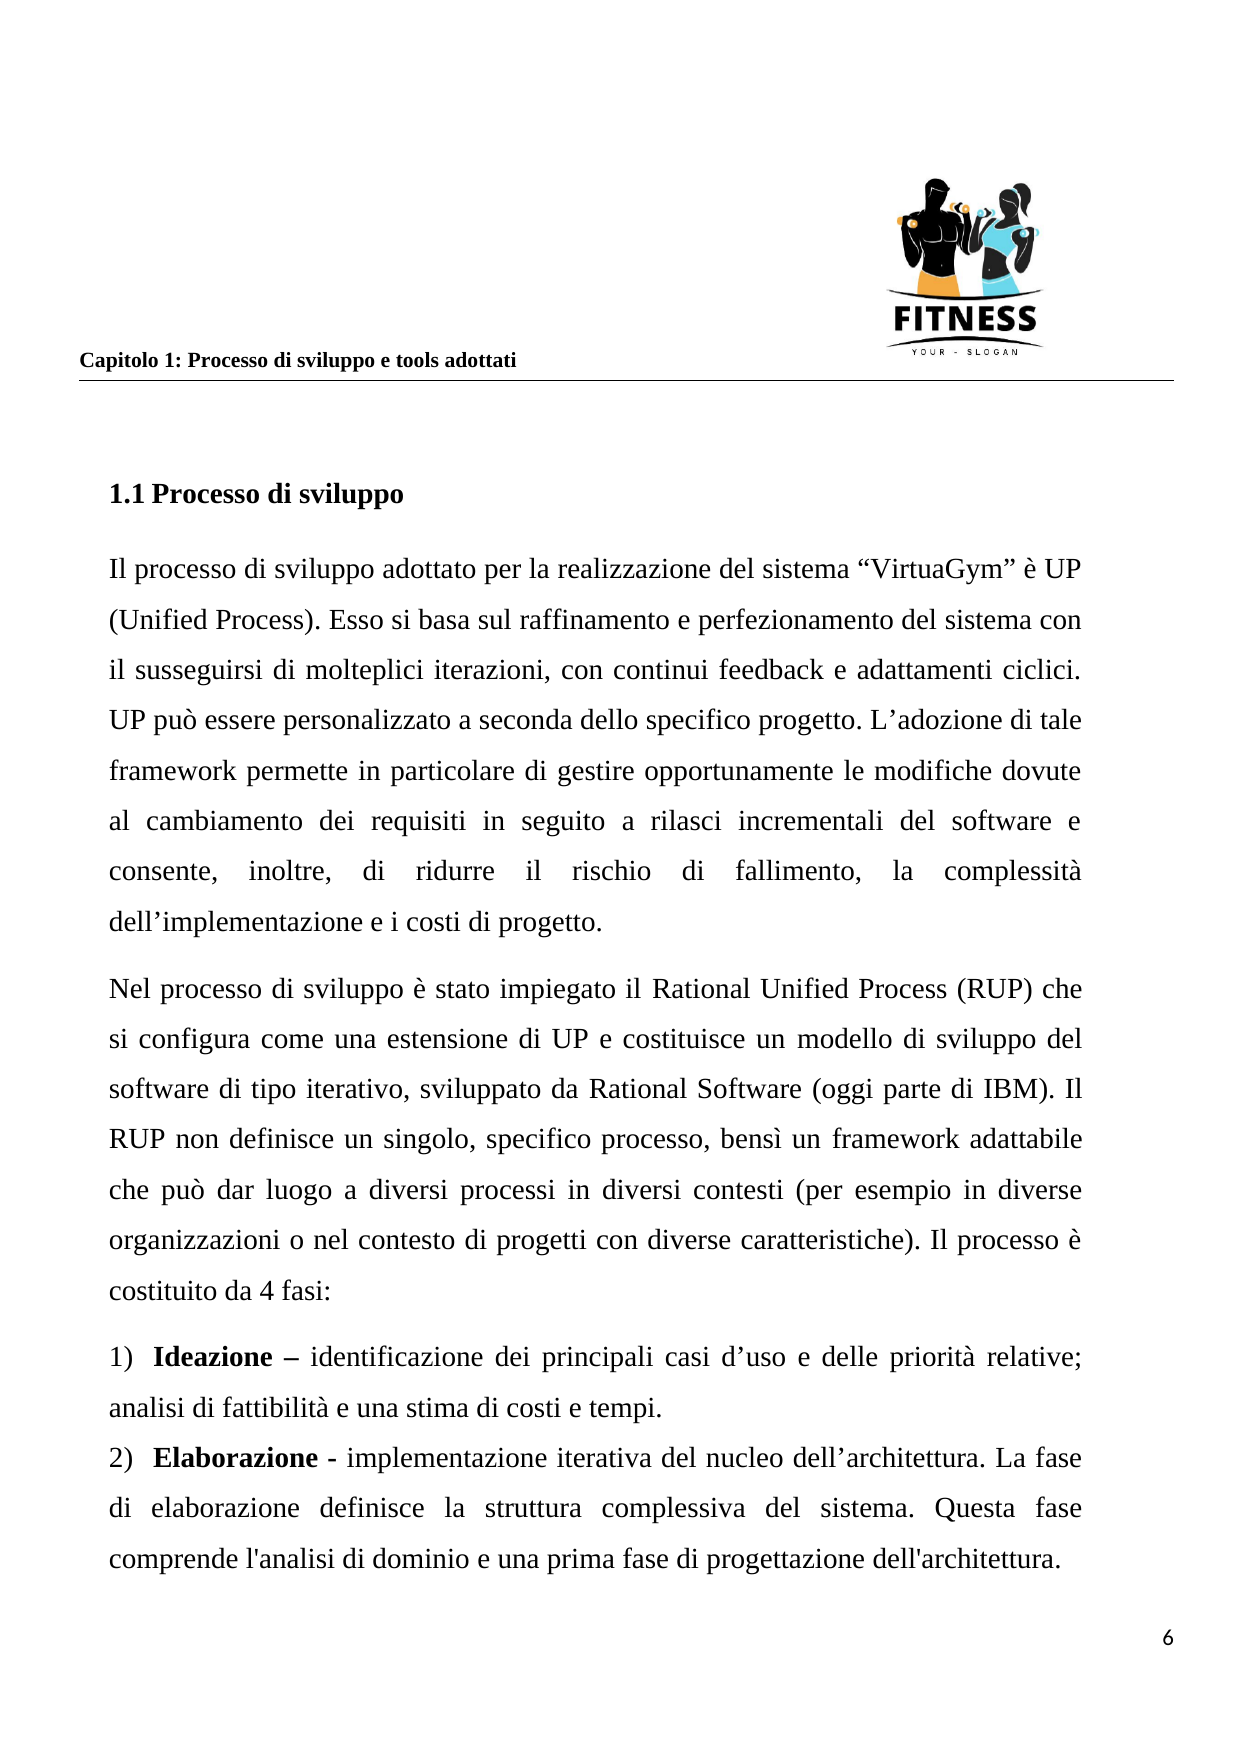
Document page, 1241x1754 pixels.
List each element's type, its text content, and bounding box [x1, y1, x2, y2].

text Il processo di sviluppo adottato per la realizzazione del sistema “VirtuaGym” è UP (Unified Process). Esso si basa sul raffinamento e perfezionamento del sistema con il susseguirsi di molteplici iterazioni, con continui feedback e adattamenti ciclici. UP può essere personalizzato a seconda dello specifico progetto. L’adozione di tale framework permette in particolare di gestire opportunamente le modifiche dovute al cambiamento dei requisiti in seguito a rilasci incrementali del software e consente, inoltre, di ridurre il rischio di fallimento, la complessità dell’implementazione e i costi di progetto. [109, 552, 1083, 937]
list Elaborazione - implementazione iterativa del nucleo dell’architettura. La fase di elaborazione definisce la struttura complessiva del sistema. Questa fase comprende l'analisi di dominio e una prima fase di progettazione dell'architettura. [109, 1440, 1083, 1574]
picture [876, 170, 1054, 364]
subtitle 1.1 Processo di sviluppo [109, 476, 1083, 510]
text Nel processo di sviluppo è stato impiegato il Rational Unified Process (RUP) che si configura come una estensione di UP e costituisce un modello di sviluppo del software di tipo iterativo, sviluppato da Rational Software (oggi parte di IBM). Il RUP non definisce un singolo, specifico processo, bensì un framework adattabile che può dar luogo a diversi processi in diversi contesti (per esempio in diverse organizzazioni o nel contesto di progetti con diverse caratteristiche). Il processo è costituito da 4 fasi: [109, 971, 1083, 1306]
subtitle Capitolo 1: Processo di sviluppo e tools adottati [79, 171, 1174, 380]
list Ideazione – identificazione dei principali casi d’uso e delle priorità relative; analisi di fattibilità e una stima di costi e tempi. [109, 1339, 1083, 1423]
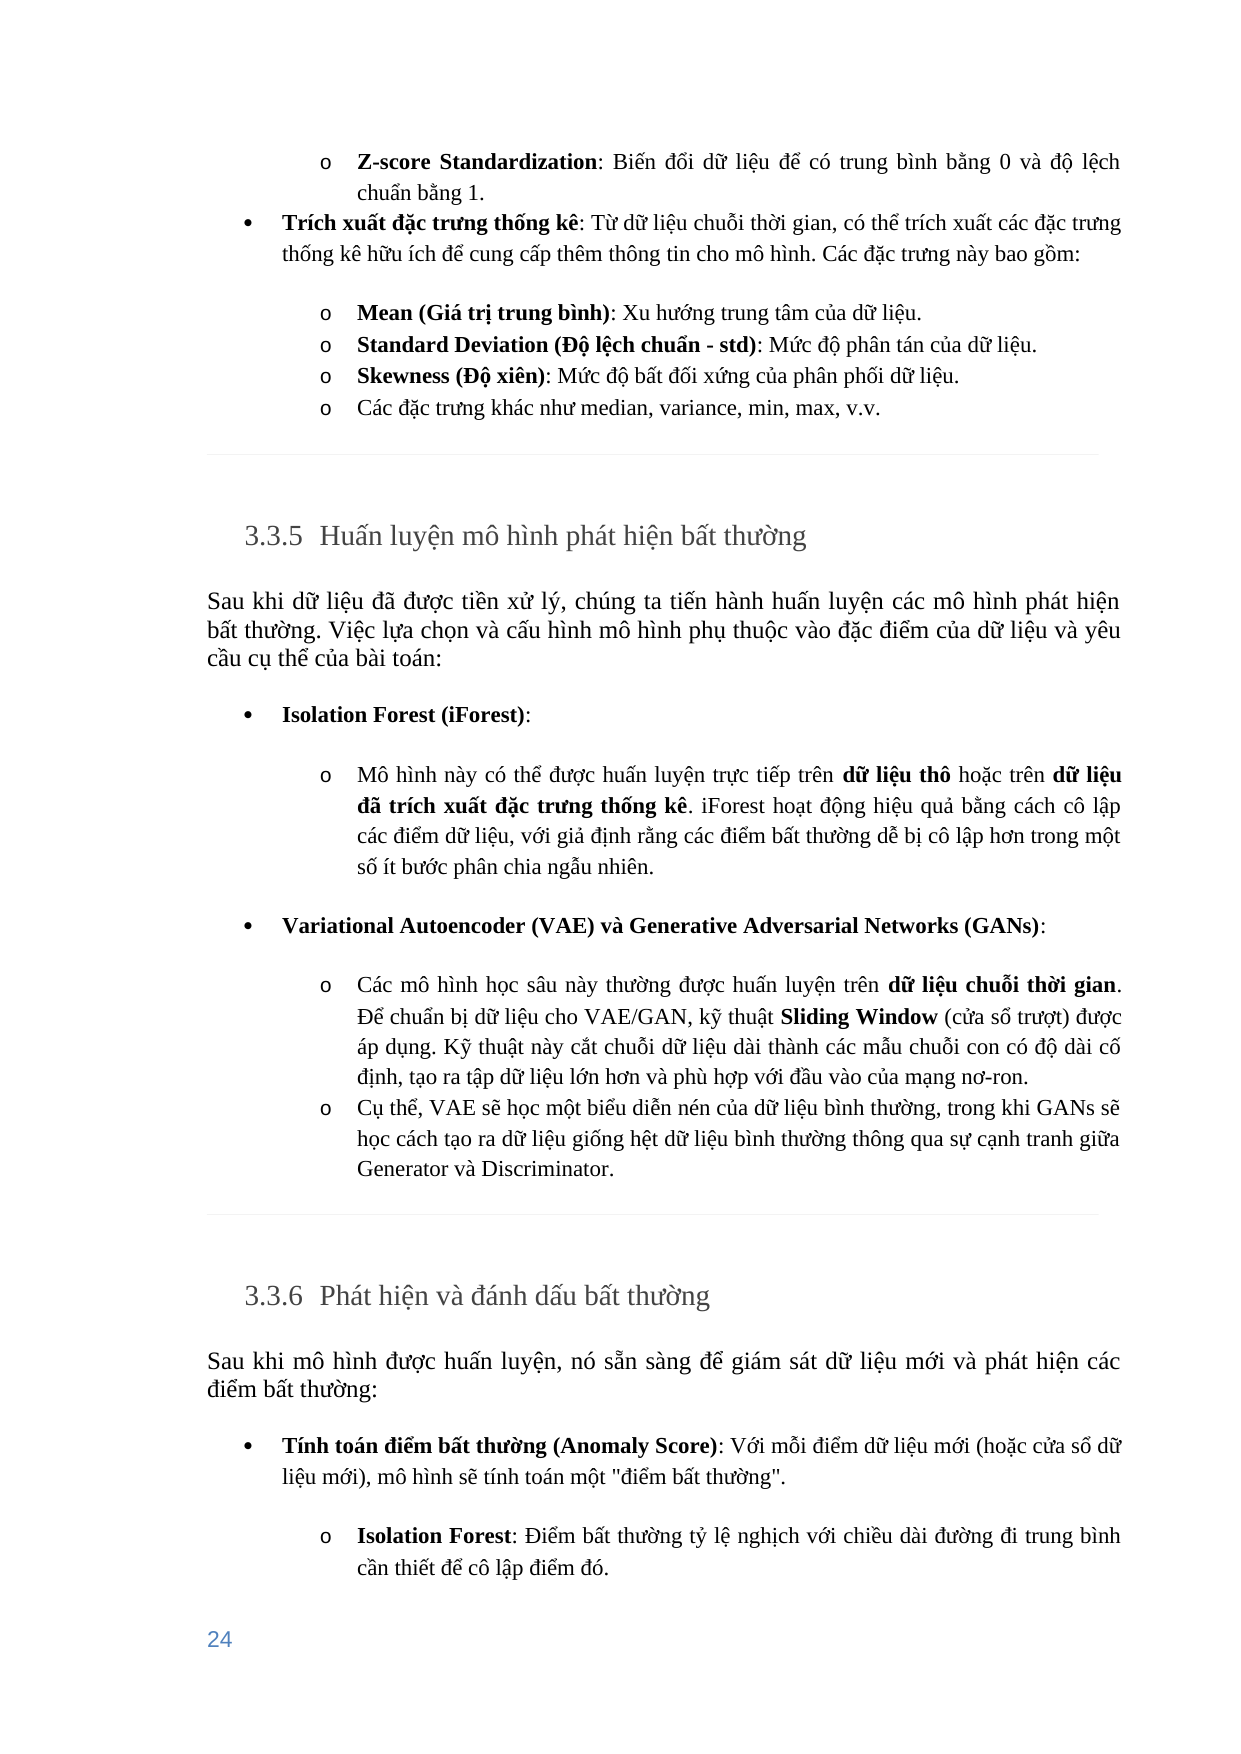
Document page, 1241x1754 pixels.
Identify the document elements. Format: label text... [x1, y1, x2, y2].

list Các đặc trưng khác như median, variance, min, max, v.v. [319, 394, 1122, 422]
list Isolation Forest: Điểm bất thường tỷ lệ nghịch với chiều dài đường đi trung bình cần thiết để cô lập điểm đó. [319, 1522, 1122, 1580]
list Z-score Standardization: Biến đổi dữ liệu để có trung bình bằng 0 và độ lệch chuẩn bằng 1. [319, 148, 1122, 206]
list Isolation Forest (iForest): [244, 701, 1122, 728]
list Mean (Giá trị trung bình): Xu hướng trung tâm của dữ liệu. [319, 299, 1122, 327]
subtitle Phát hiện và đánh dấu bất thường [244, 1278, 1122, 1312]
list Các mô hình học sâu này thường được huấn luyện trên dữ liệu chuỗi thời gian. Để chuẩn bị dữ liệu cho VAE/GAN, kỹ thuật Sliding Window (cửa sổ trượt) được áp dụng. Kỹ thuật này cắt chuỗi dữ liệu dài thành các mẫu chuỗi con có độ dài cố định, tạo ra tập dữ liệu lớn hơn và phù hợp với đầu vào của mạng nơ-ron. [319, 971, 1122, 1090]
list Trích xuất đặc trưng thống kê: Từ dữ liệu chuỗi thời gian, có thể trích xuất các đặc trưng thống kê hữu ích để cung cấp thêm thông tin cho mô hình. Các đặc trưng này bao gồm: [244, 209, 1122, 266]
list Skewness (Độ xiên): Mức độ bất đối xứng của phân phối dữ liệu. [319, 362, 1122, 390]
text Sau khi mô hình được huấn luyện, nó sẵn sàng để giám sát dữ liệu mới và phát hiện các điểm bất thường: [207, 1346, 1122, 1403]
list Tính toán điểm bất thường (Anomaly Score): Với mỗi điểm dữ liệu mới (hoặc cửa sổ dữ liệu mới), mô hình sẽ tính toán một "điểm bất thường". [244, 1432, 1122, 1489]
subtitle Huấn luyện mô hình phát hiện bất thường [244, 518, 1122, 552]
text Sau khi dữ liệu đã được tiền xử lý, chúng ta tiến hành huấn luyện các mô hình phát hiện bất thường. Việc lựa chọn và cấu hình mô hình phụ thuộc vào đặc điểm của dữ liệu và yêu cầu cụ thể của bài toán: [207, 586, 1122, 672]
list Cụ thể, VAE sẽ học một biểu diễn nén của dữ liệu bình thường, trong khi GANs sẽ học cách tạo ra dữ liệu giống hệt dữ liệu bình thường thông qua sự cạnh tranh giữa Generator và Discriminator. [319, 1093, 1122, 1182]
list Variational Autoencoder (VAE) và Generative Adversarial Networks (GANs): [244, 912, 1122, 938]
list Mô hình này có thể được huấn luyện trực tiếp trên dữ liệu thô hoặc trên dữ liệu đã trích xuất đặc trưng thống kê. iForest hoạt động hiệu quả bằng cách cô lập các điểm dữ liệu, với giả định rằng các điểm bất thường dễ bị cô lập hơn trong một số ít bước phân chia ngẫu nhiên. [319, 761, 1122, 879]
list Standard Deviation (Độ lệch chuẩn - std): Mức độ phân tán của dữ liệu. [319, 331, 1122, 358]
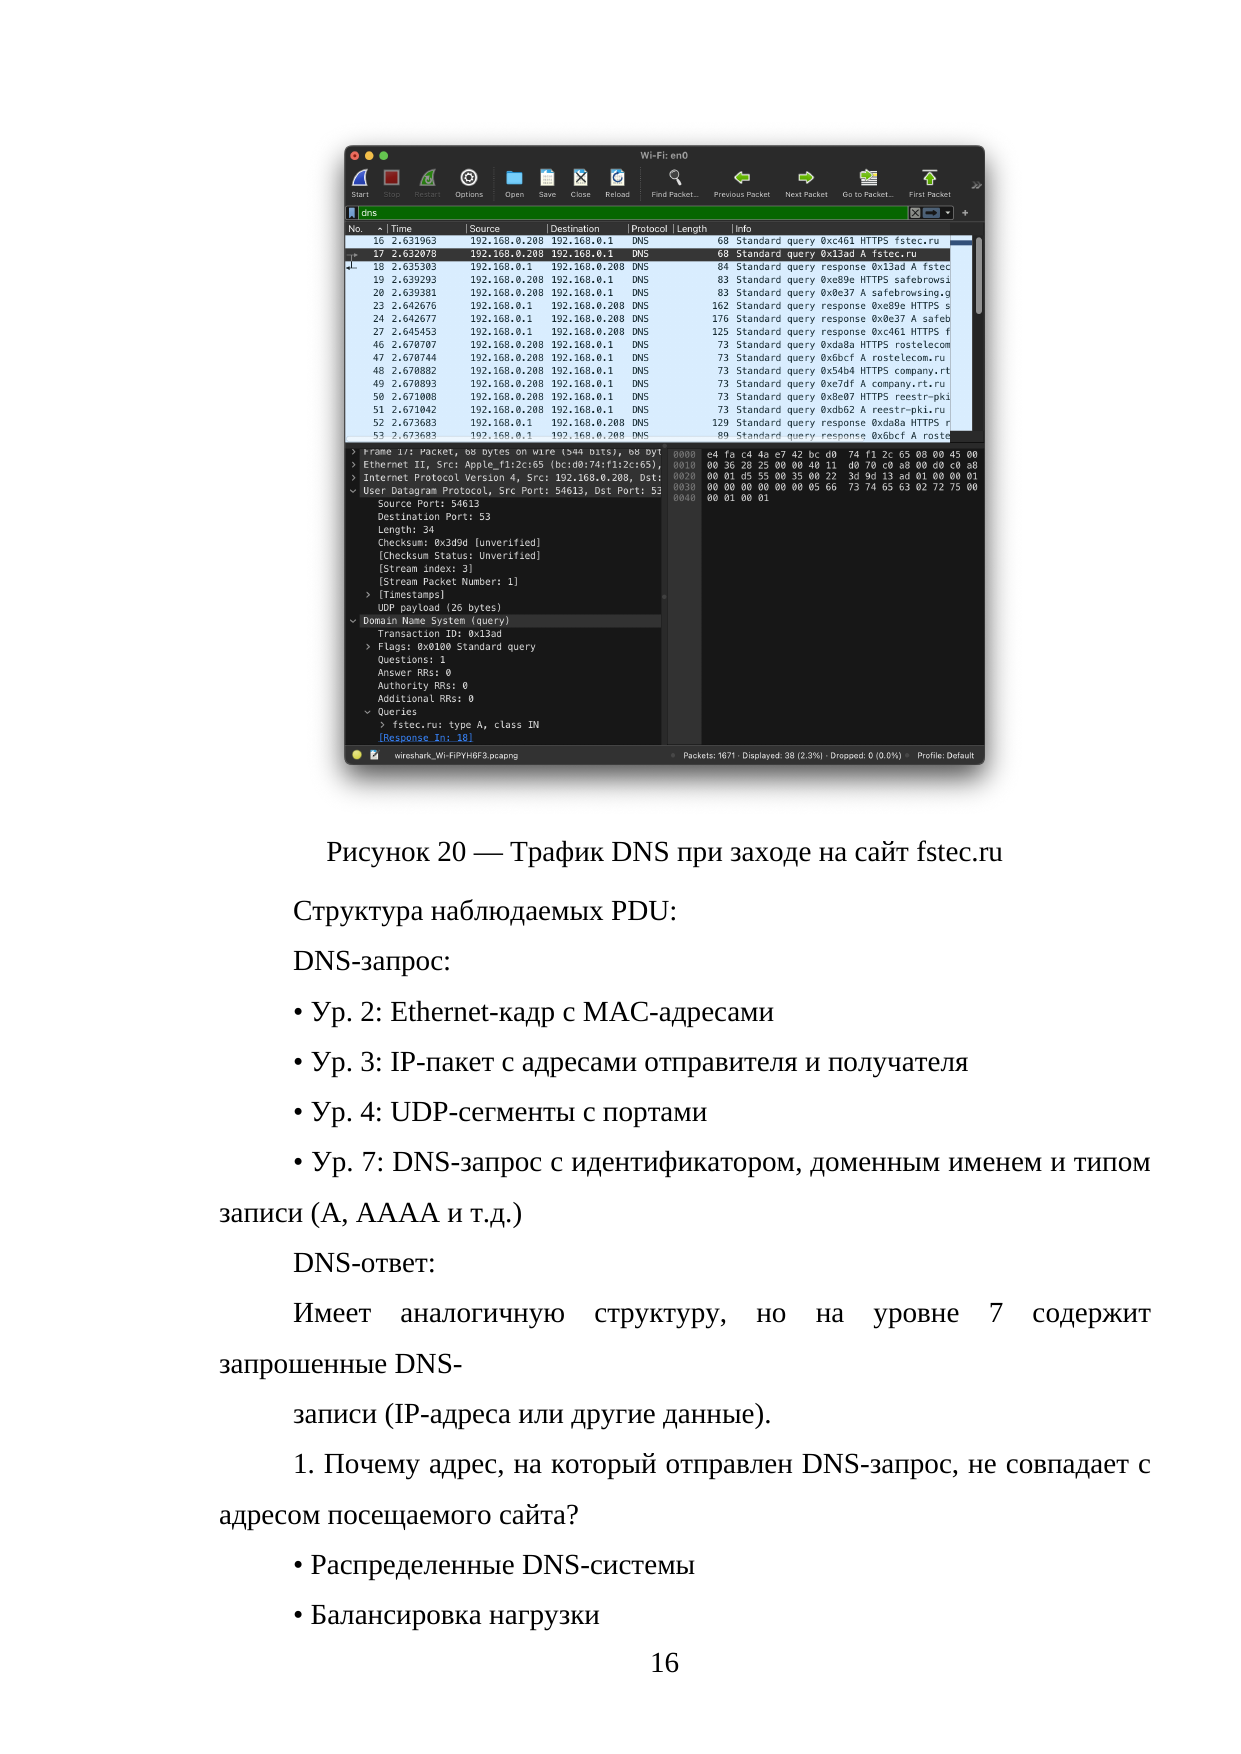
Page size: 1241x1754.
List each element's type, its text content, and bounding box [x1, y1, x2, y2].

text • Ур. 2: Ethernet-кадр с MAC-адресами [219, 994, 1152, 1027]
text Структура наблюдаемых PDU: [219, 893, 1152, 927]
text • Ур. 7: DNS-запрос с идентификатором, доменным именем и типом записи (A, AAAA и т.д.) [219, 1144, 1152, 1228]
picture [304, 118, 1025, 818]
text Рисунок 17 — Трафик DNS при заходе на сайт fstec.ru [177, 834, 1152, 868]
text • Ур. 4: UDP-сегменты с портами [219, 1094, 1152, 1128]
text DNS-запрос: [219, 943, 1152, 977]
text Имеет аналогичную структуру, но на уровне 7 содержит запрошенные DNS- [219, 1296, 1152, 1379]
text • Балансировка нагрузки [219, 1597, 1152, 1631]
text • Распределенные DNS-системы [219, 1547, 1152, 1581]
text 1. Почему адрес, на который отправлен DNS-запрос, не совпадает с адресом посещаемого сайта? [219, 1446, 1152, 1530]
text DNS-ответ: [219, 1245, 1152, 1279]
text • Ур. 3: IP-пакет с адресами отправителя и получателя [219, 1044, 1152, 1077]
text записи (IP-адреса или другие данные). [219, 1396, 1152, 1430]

++++++++++++++++++++

## Directions
Run a filter over the data above and keep each line that contains the word "hiện".

## Result below
subtitle Phát hiện và đánh dấu bất thường [244, 1278, 1122, 1312]
text Sau khi mô hình được huấn luyện, nó sẵn sàng để giám sát dữ liệu mới và phát hiện các điểm bất thường: [207, 1346, 1122, 1403]
subtitle Huấn luyện mô hình phát hiện bất thường [244, 518, 1122, 552]
text Sau khi dữ liệu đã được tiền xử lý, chúng ta tiến hành huấn luyện các mô hình phát hiện bất thường. Việc lựa chọn và cấu hình mô hình phụ thuộc vào đặc điểm của dữ liệu và yêu cầu cụ thể của bài toán: [207, 586, 1122, 672]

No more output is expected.